_To do_
Render the listing as a Markdown table with columns "Row" and "Line". Cover everything from the start of the listing through the line holding "哪怕是针对未成年人，设立分级到实际执行差距也很大吧", inclusive, with one numbered row per line, blank lines dropped, and the pictures left out.

────────

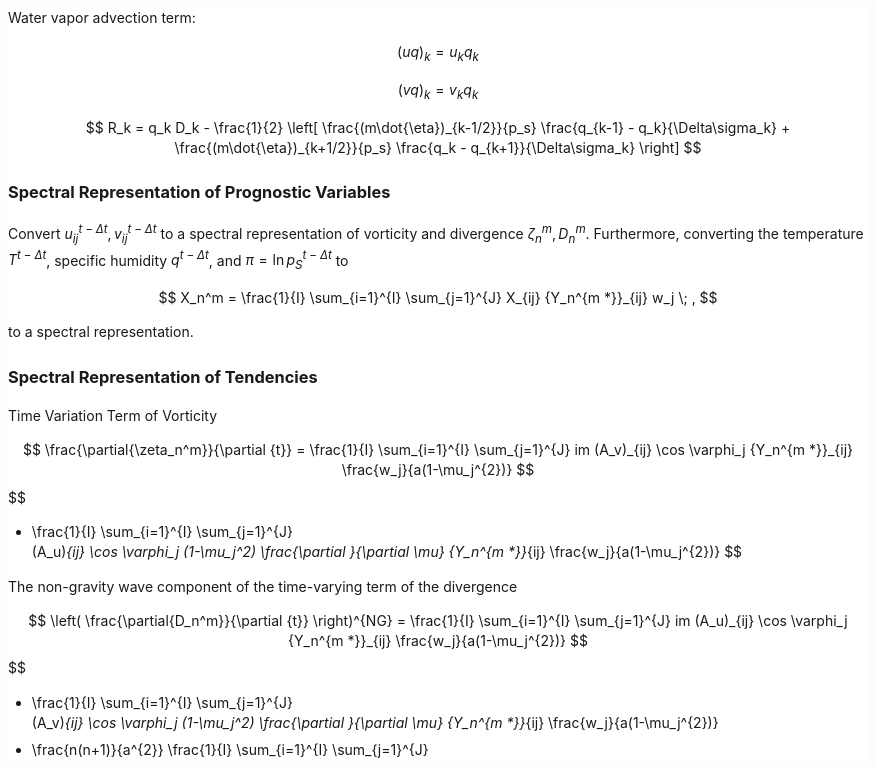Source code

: Water vapor advection term:

$$
 (u q)_k  = u_k q_k
$$

$$
 (v q)_k  = v_k q_k
$$

$$
R_k  =  q_k D_k 
       - \frac{1}{2} 
             \left[   \frac{(m\dot{\eta})_{k-1/2}}{p_s} \frac{q_{k-1} - q_k}{\Delta\sigma_k}
               + \frac{(m\dot{\eta})_{k+1/2}}{p_s} \frac{q_k   - q_{k+1}}{\Delta\sigma_k} \right]
$$

### Spectral Representation of Prognostic Variables

Convert $u_{ij}^{t-\Delta t}, v_{ij}^{t-\Delta t}$ to a spectral representation of vorticity and divergence $\zeta_n^m, D_n^m$. Furthermore, converting the temperature $T^{t-\Delta t}$, specific humidity $q^{t-\Delta t}$, and $\pi = \ln p_S^{t-\Delta t}$ to

$$
  X_n^m  =  \frac{1}{I} \sum_{i=1}^{I} \sum_{j=1}^{J}  
               X_{ij} {Y_n^{m *}}_{ij}  w_j \; ,
$$

to a spectral representation.

### Spectral Representation of Tendencies

Time Variation Term of Vorticity

$$
  \frac{\partial{\zeta_n^m}}{\partial {t}} 
   =  \frac{1}{I} \sum_{i=1}^{I} \sum_{j=1}^{J}  
          im (A_v)_{ij} \cos \varphi_j
          {Y_n^{m *}}_{ij}
         \frac{w_j}{a(1-\mu_j^{2})} 
$$
$$
   +    \frac{1}{I} \sum_{i=1}^{I} \sum_{j=1}^{J}  
          (A_u)_{ij} \cos \varphi_j
          (1-\mu_j^2) 
          \frac{\partial }{\partial \mu} {Y_n^{m *}}_{ij}
          \frac{w_j}{a(1-\mu_j^{2})}
$$

The non-gravity wave component of the time-varying term of the divergence

$$
  \left( \frac{\partial{D_n^m}}{\partial {t}} \right)^{NG}
   =  \frac{1}{I} \sum_{i=1}^{I} \sum_{j=1}^{J}  
          im (A_u)_{ij} \cos \varphi_j
          {Y_n^{m *}}_{ij}
         \frac{w_j}{a(1-\mu_j^{2})} 
$$
$$
   -    \frac{1}{I} \sum_{i=1}^{I} \sum_{j=1}^{J}  
          (A_v)_{ij} \cos \varphi_j
          (1-\mu_j^2) 
          \frac{\partial }{\partial \mu} {Y_n^{m *}}_{ij}
          \frac{w_j}{a(1-\mu_j^{2})} 
$$
$$
   -   \frac{n(n+1)}{a^{2}} 
         \frac{1}{I} \sum_{i=1}^{I} \sum_{j=1}^{J}  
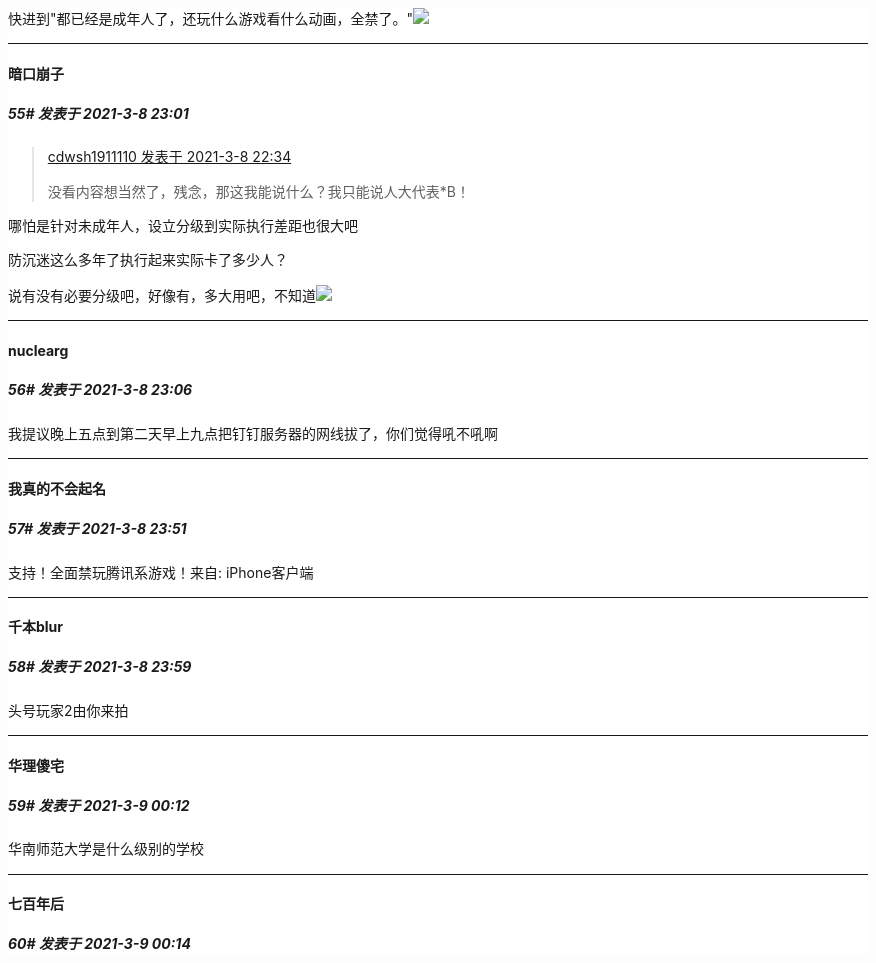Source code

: 快进到"都已经是成年人了，还玩什么游戏看什么动画，全禁了。"<img src="https://static.saraba1st.com/image/smiley/face2017/048.png" referrerpolicy="no-referrer">


-----

####  暗口崩子  
##### 55#       发表于 2021-3-8 23:01


<blockquote><a href="httphttps://bbs.saraba1st.com/2b/forum.php?mod=redirect&amp;goto=findpost&amp;pid=50557150&amp;ptid=1991995" target="_blank">cdwsh1911110 发表于 2021-3-8 22:34</a>

没看内容想当然了，残念，那这我能说什么？我只能说人大代表*B！</blockquote>
哪怕是针对未成年人，设立分级到实际执行差距也很大吧

防沉迷这么多年了执行起来实际卡了多少人？


说有没有必要分级吧，好像有，多大用吧，不知道<img src="https://static.saraba1st.com/image/smiley/face2017/002.png" referrerpolicy="no-referrer">


-----

####  nuclearg  
##### 56#       发表于 2021-3-8 23:06


我提议晚上五点到第二天早上九点把钉钉服务器的网线拔了，你们觉得吼不吼啊


-----

####  我真的不会起名  
##### 57#       发表于 2021-3-8 23:51


支持！全面禁玩腾讯系游戏！来自: iPhone客户端


-----

####  千本blur  
##### 58#       发表于 2021-3-8 23:59


头号玩家2由你来拍


-----

####  华理傻宅  
##### 59#       发表于 2021-3-9 00:12


华南师范大学是什么级别的学校


-----

####  七百年后  
##### 60#       发表于 2021-3-9 00:14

────────

_Response_
| Row | Line |
|---|---|
| 1 | Source code |
| 2 | : Water vapor advection term: |
| 3 | $$ |
| 4 |  (u q)_k  = u_k q_k |
| 5 | $$ |
| 6 | $$ |
| 7 |  (v q)_k  = v_k q_k |
| 8 | $$ |
| 9 | $$ |
| 10 | R_k  =  q_k D_k  |
| 11 |        - \frac{1}{2}  |
| 12 |              \left[   \frac{(m\dot{\eta})_{k-1/2}}{p_s} \frac{q_{k-1} - q_k}{\Delta\sigma_k} |
| 13 |                + \frac{(m\dot{\eta})_{k+1/2}}{p_s} \frac{q_k   - q_{k+1}}{\Delta\sigma_k} \right] |
| 14 | $$ |
| 15 | ### Spectral Representation of Prognostic Variables |
| 16 | Convert $u_{ij}^{t-\Delta t}, v_{ij}^{t-\Delta t}$ to a spectral representation of vorticity and divergence $\zeta_n^m, D_n^m$. Furthermore, converting the temperature $T^{t-\Delta t}$, specific humidity $q^{t-\Delta t}$, and $\pi = \ln p_S^{t-\Delta t}$ to |
| 17 | $$ |
| 18 |   X_n^m  =  \frac{1}{I} \sum_{i=1}^{I} \sum_{j=1}^{J}   |
| 19 |                X_{ij} {Y_n^{m *}}_{ij}  w_j \; , |
| 20 | $$ |
| 21 | to a spectral representation. |
| 22 | ### Spectral Representation of Tendencies |
| 23 | Time Variation Term of Vorticity |
| 24 | $$ |
| 25 |   \frac{\partial{\zeta_n^m}}{\partial {t}}  |
| 26 |    =  \frac{1}{I} \sum_{i=1}^{I} \sum_{j=1}^{J}   |
| 27 |           im (A_v)_{ij} \cos \varphi_j |
| 28 |           {Y_n^{m *}}_{ij} |
| 29 |          \frac{w_j}{a(1-\mu_j^{2})}  |
| 30 | $$ |
| 31 | $$ |
| 32 |    +    \frac{1}{I} \sum_{i=1}^{I} \sum_{j=1}^{J}   |
| 33 |           (A_u)_{ij} \cos \varphi_j |
| 34 |           (1-\mu_j^2)  |
| 35 |           \frac{\partial }{\partial \mu} {Y_n^{m *}}_{ij} |
| 36 |           \frac{w_j}{a(1-\mu_j^{2})} |
| 37 | $$ |
| 38 | The non-gravity wave component of the time-varying term of the divergence |
| 39 | $$ |
| 40 |   \left( \frac{\partial{D_n^m}}{\partial {t}} \right)^{NG} |
| 41 |    =  \frac{1}{I} \sum_{i=1}^{I} \sum_{j=1}^{J}   |
| 42 |           im (A_u)_{ij} \cos \varphi_j |
| 43 |           {Y_n^{m *}}_{ij} |
| 44 |          \frac{w_j}{a(1-\mu_j^{2})}  |
| 45 | $$ |
| 46 | $$ |
| 47 |    -    \frac{1}{I} \sum_{i=1}^{I} \sum_{j=1}^{J}   |
| 48 |           (A_v)_{ij} \cos \varphi_j |
| 49 |           (1-\mu_j^2)  |
| 50 |           \frac{\partial }{\partial \mu} {Y_n^{m *}}_{ij} |
| 51 |           \frac{w_j}{a(1-\mu_j^{2})}  |
| 52 | $$ |
| 53 | $$ |
| 54 |    -   \frac{n(n+1)}{a^{2}}  |
| 55 |          \frac{1}{I} \sum_{i=1}^{I} \sum_{j=1}^{J}   |
| 56 | Source code |
| 57 | : 快进到"都已经是成年人了，还玩什么游戏看什么动画，全禁了。"<img src="https://static.saraba1st.com/image/smiley/face2017/048.png" referrerpolicy="no-referrer"> |
| 58 | ----- |
| 59 | ####  暗口崩子   |
| 60 | ##### 55#       发表于 2021-3-8 23:01 |
| 61 | <blockquote><a href="httphttps://bbs.saraba1st.com/2b/forum.php?mod=redirect&amp;goto=findpost&amp;pid=50557150&amp;ptid=1991995" target="_blank">cdwsh1911110 发表于 2021-3-8 22:34</a> |
| 62 | 没看内容想当然了，残念，那这我能说什么？我只能说人大代表*B！</blockquote> |
| 63 | 哪怕是针对未成年人，设立分级到实际执行差距也很大吧 |